Widefield Calcium Imaging in Freely Behaving Rats
Calcium imaging provides neuroscientists with the important opportunity to observe the activity of a population of neurons all at the same time. The size of this population, however, depends on the imaging technology. Widefield imaging allows for some of the largest views; it can cover a full brain area or even multiple brain regions simultaneously. Unfortunately, these benefits come with a constraint: The bulky imaging equipment means animals must be restrained as widefield imaging is performed.
In a recent paper in Neuron, however, investigators Benjamin Scott and Stephan Thiberge, along with a team of researchers from Princeton University and Janelia Research Campus, demonstrated how to overcome this constraint in rats. Their device — dubbed the ‘cScope’ — is built from several components that are readily available to the research community. The design includes an illumination system for intrinsic imaging of hemodynamics, another for fluorescence imaging, an imaging sensor system, and a 3-D printed structure to hold these components together. The setup builds on the existing Miniscope project, a head-mounted microscope design and software environment for widefield imaging in mice. Once assembled, the cScope weighs less than 35 grams — light enough to be head-mounted on a freely behaving rat.
With this head-mounted setup, animals can engage in more naturalistic movement and behaviors. The researchers showed the benefit of this arrangement using a transgenic rat line they’ve developed that expresses the calcium indicator GcAMP6f in the neocortex, hippocampus and cerebellum. They trained these transgenic animals to perform a decision-making task, which requires that the animals orient to a left or right port based on the number of light flashes that appear on either side.
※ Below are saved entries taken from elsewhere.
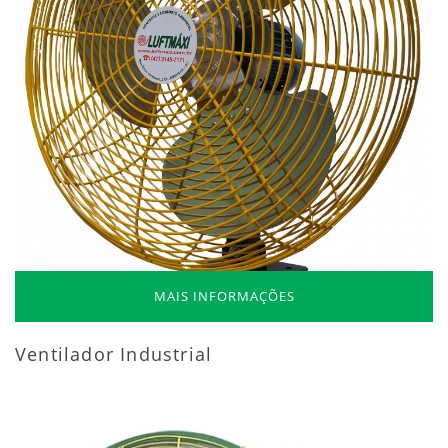
MAIS INFORMAÇÕES
Ventilador Industrial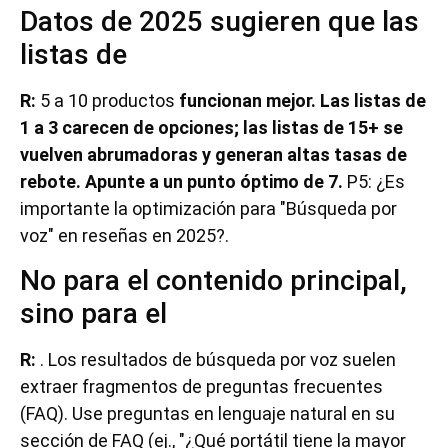
Datos de 2025 sugieren que las
listas de
R:
5 a 10 productos
funcionan mejor. Las listas de
1 a 3 carecen de opciones; las listas de 15+ se
vuelven abrumadoras y generan altas tasas de
rebote. Apunte a un punto óptimo de 7.
P5: ¿Es
importante la optimización para "Búsqueda por
voz" en reseñas en 2025?.
No para el contenido principal,
sino para el
R:
. Los resultados de búsqueda por voz suelen
extraer fragmentos de preguntas frecuentes
(FAQ). Use preguntas en lenguaje natural en su
sección de FAQ (ej., "¿Qué portátil tiene la mayor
Using the 8- by 4-millimeter imaging window in the cScope, the team was able to record activity from the primary visual cortex, secondary visual cortex, parietal association cortex, somatosensory cortex, motor cortex and retrosplenial cortex simultaneously. The concurrent hemodynamic imaging also provided the information needed to remove artifacts in the calcium imaging induced by blood-flow changes. With this technique, the researchers witnessed the rats’ visual responses to the flashing lights in the visual cortex, the dynamics of information integration across parietal regions, and motor cortical activity during the response time.